■ **QUESTÕES DE ESTUDO**
1 - No texto sobre o conto O Amigo Dedicado, o que aconteceu com Hans quando ele voltava para casa na noite do temporal?
2 - Transcreva a parte do texto sobre O Amigo Dedicado que começa em "A vida é, de" e segue até "do mais fraco.".

■ **TRECHO CITADO**

|---|

O Amigo Dedicado: A Ilusão de Promessas Vazias


A vida é, de fato, cruel quando se pratica a bondade em meio à ingratidão. É como plantar em solo infértil; ainda que a expectativa seja de exuberantes flores ao final, nada nascerá das rachaduras ressecadas e esquecidas pela chuva primaveril. Oscar Wilde soube ilustrar esta problemática em seu conto, fazendo-nos refletir a respeito da amizade lesiva, quando o lado mais forte tira proveito do mais fraco.

O Amigo Dedicado é uma fonte de reflexão social, e, ainda que escrito há mais de cem anos, nos mostra de forma atual como seres maliciosos e egoístas conseguem crescer às custas da ingenuidade e inocência dos que não semeiam rancor em seus corações. Hans, tido como protagonista, só queria cuidar do seu jardim com amor, cultivando as flores mais belas com todo sentimento que tinha dentro de si. O pobre homem conseguia tirar da terra o seu sustendo durante o verão, a primavera e o outono. Contudo, o inverno se fazia muito rigoroso para ele, tendo de enfrentar momentos muito difíceis de fome e frio.

O moleiro que morava nas redondezas, homem de muitas poses e bens, vez ou outra fazia uma visita nada amistosa ao pobre jardineiro, pedindo suas flores em troca de promessas vazias e ilusórias. Uma delas foi dar-lhe o velho carrinho de mão em troca de incontáveis favores — cada um mais pesado que o outro, como consertar o telhado do moinho e apascentar o rebanho das ovelhas.

Hans precisava do carrinho de mão e fazia tudo de bom grado, nunca esperando-o em troca de seus serviços. Via o moleiro como seu amigo. E a cada trabalho realizado, o rico homem o pedia mais e mais, a ponto de deixar o jardim esquecido pela falta de tempo do jardineiro. 


Em uma noite de forte temporal, o filho do moleiro adoeceu e o homem correu à casa de Hans pedindo-lhe que fosse chamar um médico às pressas. Nem sequer a lamparina ele o emprestou. Hans saiu sozinho no escuro até onde o doutor morava para avisá-lo sobre a enfermidade do menino. O médico então subiu no cavalo e partiu em direção à residência do moleiro. Hans ficou lá, sozinho, tendo de enfrentar a noite fria e chuvosa na mais densa escuridão. Foi retornando para sua casa que o jardineiro caiu de um penhasco e morreu afogado em um lago de águas barrentas. Apenas na manhã seguinte seu corpo foi descoberto. Nem em seu velório o moleiro deixou de contar vantagens sobre seus feitos, afirmando ter perdido o melhor amigo. 

Isso nos faz refletir sobre como alguns são extremamente corroídos por seus egos fortificados, tornando-se donos da verdade e do bem. O moleiro prometia de tudo a Hans e nada cumpria. Iludia-o até deixá-lo em êxtase para poder cobrar favores sem nada ter que pegar. Era manipulador até para pegar as lindas flores que o jardineiro plantava com tanto carinho. 

Apesar do trágico final, ao menos Hans morreu com o coração leve e puro, livre dos pesos mundanos que nos consome. Em contrapartida, o moleiro continuou vivo na busca incansável de aumentar sua fortuna, cada vez mais se sufocando no veneno de sua vaidade e egoísmo.

|---|

■ **DADOS FORNECIDOS**
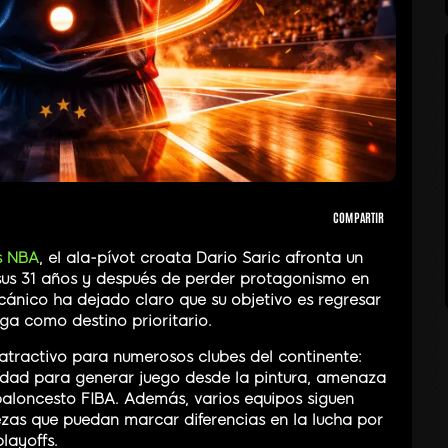
COMPARTIR
s NBA
, el ala-pívot croata Dario Saric afronta un
sus 31 años y después de perder protagonismo en
lcánico ha dejado claro que su objetivo es regresar
ga como destino prioritario.
 atractivo para numerosos clubes del continente:
idad para generar juego desde la pintura, amenaza
baloncesto FIBA. Además, varios equipos siguen
zas que puedan marcar diferencias en la lucha por
layoffs.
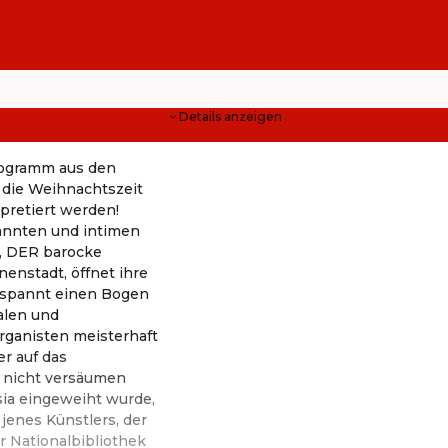
Details anzeigen
rogramm aus den
 die Weihnachtszeit
pretiert werden!
pannten und intimen
e, DER barocke
enstadt, öffnet ihre
 spannt einen Bogen
alen und
rganisten meisterhaft
er auf das
 nicht versäumen
esia eingeweiht wurde,
jenes Künstlers, der
r Nationalbibliothek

|---|

■ **RESPOSTAS**
1 - Ele caiu de um penhasco e morreu afogado em um lago de águas barrentas.

2 -
A vida é, de fato, cruel quando se pratica a bondade em meio à ingratidão. É como plantar em solo infértil; ainda que a expectativa seja de exuberantes flores ao final, nada nascerá das rachaduras ressecadas e esquecidas pela chuva primaveril. Oscar Wilde soube ilustrar esta problemática em seu conto, fazendo-nos refletir a respeito da amizade lesiva, quando o lado mais forte tira proveito do mais fraco.